# What the exercise asks
Lines below that include the word "linecap" should each be copied.

# Material shown
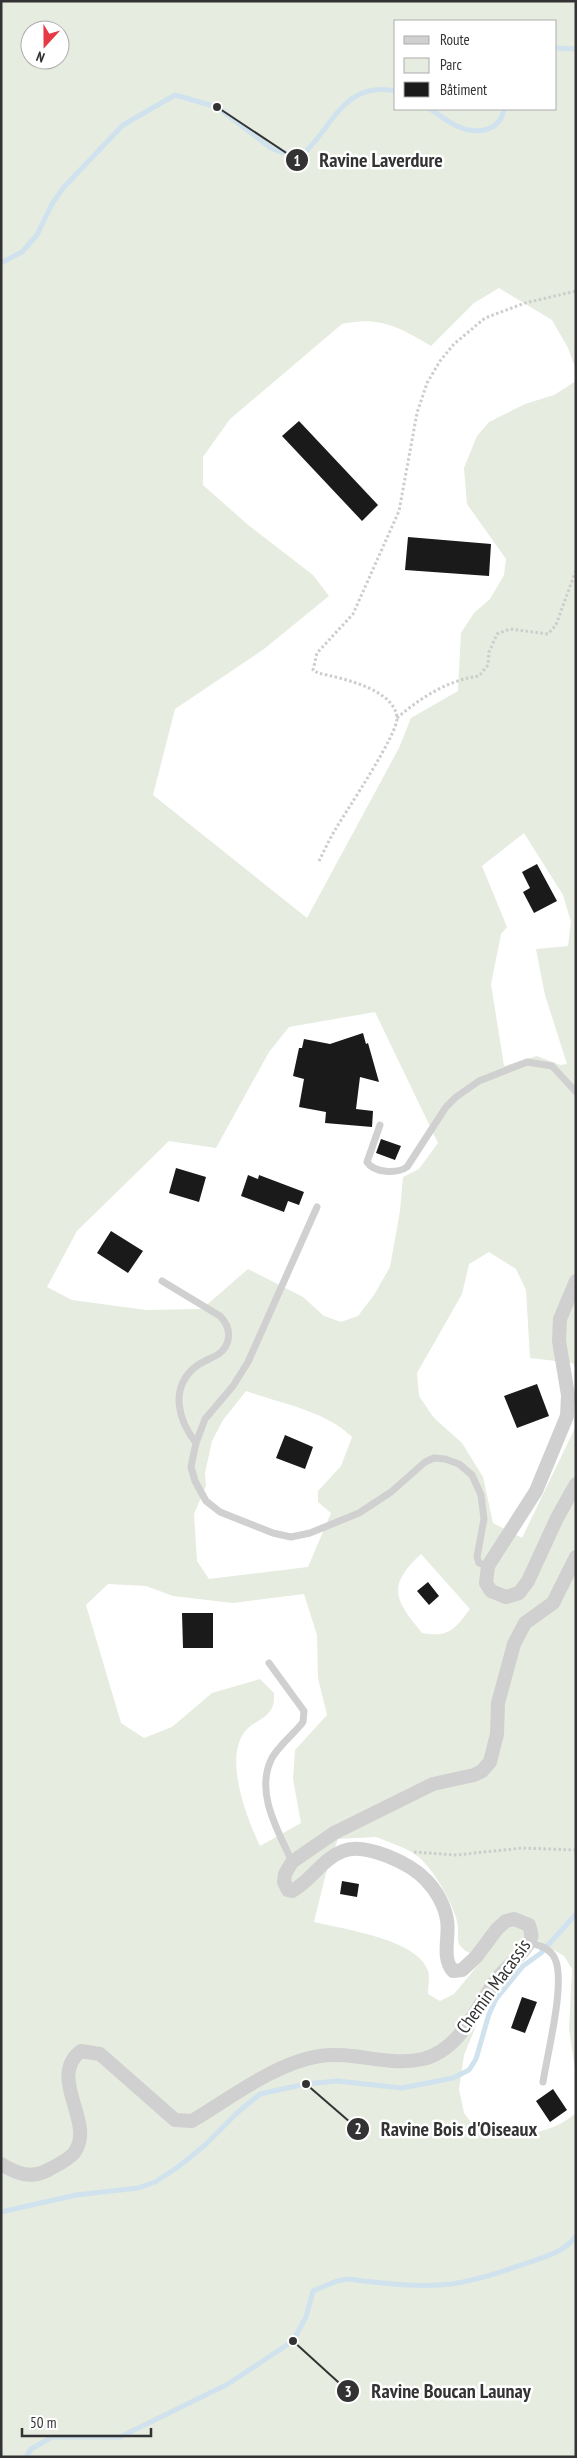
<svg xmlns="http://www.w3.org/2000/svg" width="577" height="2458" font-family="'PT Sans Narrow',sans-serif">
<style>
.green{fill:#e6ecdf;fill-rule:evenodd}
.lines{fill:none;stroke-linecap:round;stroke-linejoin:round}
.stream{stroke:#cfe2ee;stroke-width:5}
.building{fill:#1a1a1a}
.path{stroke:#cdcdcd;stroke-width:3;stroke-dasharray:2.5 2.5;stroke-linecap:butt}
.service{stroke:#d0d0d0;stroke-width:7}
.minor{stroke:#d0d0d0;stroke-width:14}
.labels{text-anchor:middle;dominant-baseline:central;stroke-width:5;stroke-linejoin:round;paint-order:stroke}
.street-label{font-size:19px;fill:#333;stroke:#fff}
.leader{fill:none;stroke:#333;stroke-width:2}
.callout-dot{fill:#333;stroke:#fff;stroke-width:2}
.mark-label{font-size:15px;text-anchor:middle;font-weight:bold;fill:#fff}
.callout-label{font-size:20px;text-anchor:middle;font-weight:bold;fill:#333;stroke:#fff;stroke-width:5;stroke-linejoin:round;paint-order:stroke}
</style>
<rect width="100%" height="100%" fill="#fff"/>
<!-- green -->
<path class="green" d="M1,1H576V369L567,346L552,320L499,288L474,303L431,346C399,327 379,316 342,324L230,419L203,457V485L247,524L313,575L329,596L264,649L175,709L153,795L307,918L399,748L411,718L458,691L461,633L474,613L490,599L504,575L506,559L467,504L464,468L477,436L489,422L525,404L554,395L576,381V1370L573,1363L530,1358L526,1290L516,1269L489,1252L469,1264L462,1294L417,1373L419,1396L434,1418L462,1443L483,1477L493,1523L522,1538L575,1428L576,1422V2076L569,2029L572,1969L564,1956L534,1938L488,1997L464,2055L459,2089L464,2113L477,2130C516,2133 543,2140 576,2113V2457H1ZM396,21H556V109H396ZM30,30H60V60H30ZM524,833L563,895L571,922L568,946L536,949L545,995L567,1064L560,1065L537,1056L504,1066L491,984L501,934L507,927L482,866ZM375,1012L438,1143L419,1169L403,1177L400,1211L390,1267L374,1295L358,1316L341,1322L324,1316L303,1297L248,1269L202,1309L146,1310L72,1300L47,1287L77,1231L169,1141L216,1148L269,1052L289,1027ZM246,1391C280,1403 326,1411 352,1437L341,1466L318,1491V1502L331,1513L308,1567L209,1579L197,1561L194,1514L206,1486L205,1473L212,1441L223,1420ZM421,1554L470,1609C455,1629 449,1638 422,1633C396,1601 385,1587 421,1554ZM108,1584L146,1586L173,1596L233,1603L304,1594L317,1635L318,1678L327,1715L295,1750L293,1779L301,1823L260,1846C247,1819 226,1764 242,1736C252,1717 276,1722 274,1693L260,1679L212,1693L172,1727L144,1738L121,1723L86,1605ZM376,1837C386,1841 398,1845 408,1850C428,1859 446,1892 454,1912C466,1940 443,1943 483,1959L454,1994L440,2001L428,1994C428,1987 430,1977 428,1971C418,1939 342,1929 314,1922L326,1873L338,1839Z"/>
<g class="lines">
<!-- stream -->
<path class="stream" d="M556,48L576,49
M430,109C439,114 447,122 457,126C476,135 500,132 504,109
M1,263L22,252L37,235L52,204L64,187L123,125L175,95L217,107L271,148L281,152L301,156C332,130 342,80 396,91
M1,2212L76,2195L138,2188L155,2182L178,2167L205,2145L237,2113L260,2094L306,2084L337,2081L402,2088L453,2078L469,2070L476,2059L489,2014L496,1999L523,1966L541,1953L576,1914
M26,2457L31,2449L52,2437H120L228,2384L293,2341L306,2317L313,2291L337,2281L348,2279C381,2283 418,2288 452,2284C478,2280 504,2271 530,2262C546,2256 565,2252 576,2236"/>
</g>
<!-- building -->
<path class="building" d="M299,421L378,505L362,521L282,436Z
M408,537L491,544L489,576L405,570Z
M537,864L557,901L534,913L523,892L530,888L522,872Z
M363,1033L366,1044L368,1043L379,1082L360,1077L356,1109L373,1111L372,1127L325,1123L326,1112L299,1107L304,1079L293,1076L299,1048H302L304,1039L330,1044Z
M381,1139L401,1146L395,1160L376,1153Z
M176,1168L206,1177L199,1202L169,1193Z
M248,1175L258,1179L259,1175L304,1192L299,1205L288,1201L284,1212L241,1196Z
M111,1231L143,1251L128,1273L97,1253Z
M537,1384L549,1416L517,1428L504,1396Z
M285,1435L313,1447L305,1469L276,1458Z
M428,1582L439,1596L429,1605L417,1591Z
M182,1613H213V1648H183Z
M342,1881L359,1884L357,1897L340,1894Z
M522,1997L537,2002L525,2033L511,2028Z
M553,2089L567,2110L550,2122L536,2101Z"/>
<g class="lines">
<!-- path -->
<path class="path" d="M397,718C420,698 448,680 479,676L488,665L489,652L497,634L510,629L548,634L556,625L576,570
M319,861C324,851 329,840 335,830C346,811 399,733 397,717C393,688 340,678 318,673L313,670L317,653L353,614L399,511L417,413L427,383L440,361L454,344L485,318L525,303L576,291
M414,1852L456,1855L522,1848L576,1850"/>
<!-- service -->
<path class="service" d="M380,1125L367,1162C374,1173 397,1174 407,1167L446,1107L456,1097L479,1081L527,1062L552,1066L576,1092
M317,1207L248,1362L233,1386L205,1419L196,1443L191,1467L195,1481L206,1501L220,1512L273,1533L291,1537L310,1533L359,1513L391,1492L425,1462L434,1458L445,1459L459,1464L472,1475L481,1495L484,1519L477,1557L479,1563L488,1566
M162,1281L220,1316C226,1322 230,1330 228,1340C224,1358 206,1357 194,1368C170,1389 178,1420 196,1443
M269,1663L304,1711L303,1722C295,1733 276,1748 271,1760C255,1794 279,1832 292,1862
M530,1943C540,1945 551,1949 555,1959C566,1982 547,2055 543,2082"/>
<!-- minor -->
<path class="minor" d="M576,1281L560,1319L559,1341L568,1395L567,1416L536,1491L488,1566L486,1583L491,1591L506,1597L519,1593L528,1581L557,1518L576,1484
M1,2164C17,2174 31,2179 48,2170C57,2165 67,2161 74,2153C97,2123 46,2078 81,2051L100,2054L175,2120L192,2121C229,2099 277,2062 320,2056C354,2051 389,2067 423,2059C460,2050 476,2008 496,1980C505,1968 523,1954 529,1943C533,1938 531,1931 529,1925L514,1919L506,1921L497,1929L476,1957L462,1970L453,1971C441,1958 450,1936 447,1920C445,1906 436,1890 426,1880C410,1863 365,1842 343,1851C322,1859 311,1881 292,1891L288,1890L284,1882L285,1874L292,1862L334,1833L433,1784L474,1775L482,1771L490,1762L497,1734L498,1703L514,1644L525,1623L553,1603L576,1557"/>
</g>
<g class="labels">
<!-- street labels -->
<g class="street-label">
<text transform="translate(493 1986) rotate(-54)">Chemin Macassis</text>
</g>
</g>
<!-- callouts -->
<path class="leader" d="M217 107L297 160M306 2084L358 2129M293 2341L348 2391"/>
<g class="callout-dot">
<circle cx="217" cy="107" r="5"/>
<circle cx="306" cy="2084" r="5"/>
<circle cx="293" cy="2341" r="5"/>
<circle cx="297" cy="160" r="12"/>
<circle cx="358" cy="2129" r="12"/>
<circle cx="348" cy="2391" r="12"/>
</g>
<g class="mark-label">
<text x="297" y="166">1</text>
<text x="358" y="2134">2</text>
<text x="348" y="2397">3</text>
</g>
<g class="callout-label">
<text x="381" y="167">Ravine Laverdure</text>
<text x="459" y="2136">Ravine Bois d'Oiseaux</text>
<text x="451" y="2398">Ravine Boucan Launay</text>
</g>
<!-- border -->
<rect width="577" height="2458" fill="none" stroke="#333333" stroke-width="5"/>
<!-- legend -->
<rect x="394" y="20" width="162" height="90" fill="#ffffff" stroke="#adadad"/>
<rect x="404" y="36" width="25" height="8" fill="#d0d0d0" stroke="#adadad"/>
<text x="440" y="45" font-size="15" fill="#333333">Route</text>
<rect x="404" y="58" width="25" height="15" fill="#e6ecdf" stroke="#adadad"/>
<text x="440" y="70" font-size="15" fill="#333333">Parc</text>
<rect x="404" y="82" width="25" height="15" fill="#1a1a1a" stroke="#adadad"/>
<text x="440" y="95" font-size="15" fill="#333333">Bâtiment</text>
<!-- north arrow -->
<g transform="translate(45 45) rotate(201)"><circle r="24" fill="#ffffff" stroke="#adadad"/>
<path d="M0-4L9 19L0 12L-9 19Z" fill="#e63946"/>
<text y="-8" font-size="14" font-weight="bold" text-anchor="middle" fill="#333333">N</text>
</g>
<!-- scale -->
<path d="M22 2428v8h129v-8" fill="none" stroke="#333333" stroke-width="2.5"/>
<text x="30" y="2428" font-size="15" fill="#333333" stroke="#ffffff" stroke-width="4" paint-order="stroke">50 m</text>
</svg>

# Response to this exercise
.lines{fill:none;stroke-linecap:round;stroke-linejoin:round}
.path{stroke:#cdcdcd;stroke-width:3;stroke-dasharray:2.5 2.5;stroke-linecap:butt}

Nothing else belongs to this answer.